TASK GOAL:
Copy the text from each item below, substituting "Sets" for every "Packs" and keeping everything else the same. Leave the pictures out of your answer.

SUPPLIED RECORDS:
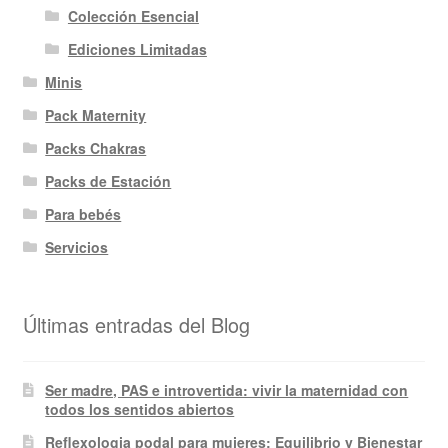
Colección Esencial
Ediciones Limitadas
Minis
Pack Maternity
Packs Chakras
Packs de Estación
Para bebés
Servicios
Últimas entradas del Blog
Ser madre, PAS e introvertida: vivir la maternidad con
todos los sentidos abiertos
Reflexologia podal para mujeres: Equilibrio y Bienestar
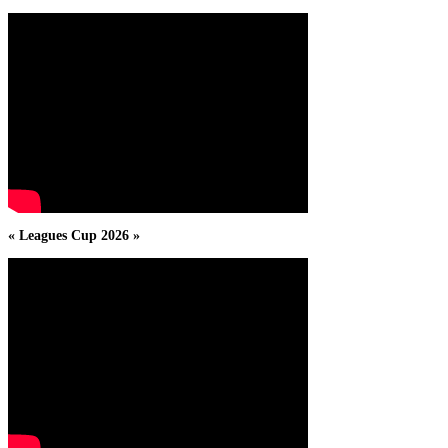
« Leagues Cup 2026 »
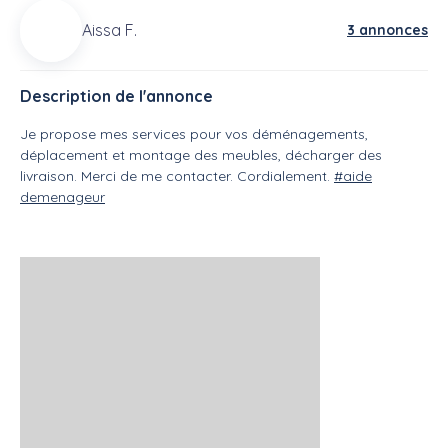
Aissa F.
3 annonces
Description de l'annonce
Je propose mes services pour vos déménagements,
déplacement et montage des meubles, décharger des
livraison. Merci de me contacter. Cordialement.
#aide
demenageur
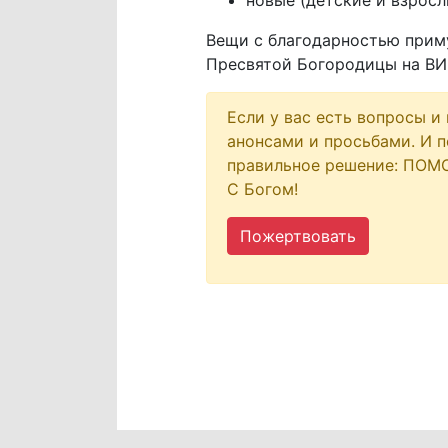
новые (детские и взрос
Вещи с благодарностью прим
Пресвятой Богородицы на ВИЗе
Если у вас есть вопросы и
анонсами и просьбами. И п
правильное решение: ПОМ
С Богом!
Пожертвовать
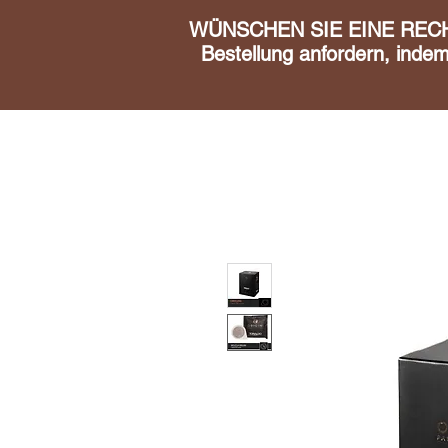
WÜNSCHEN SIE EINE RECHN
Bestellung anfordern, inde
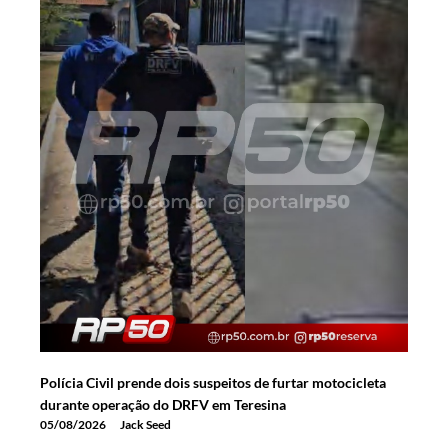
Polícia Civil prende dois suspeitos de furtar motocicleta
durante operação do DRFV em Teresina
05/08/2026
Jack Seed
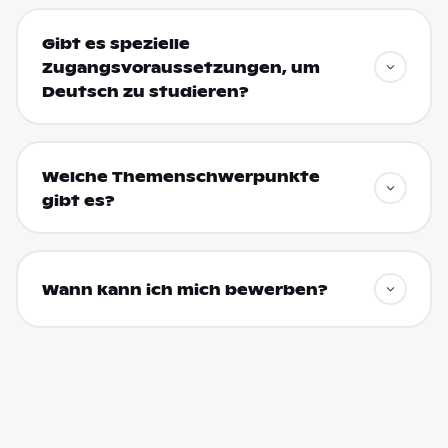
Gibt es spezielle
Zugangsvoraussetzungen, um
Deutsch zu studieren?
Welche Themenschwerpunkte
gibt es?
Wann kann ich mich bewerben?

TASK RESULT:
Colección Esencial
Ediciones Limitadas
Minis
Pack Maternity
Sets Chakras
Sets de Estación
Para bebés
Servicios
Últimas entradas del Blog
Ser madre, PAS e introvertida: vivir la maternidad con
todos los sentidos abiertos
Reflexologia podal para mujeres: Equilibrio y Bienestar
« Leagues Cup 2026 »
Aissa F.
3 annonces
Description de l'annonce
Je propose mes services pour vos déménagements,
déplacement et montage des meubles, décharger des
livraison. Merci de me contacter. Cordialement.
#aide
demenageur
новые (детские и взрос
Вещи с благодарностью прим
Пресвятой Богородицы на ВИЗе
Если у вас есть вопросы и
анонсами и просьбами. И п
правильное решение: ПОМ
С Богом!
Пожертвовать
WÜNSCHEN SIE EINE RECHN
Bestellung anfordern, inde
Polícia Civil prende dois suspeitos de furtar motocicleta
durante operação do DRFV em Teresina
05/08/2026
Jack Seed
Gibt es spezielle
Zugangsvoraussetzungen, um
Deutsch zu studieren?
Welche Themenschwerpunkte
gibt es?
Wann kann ich mich bewerben?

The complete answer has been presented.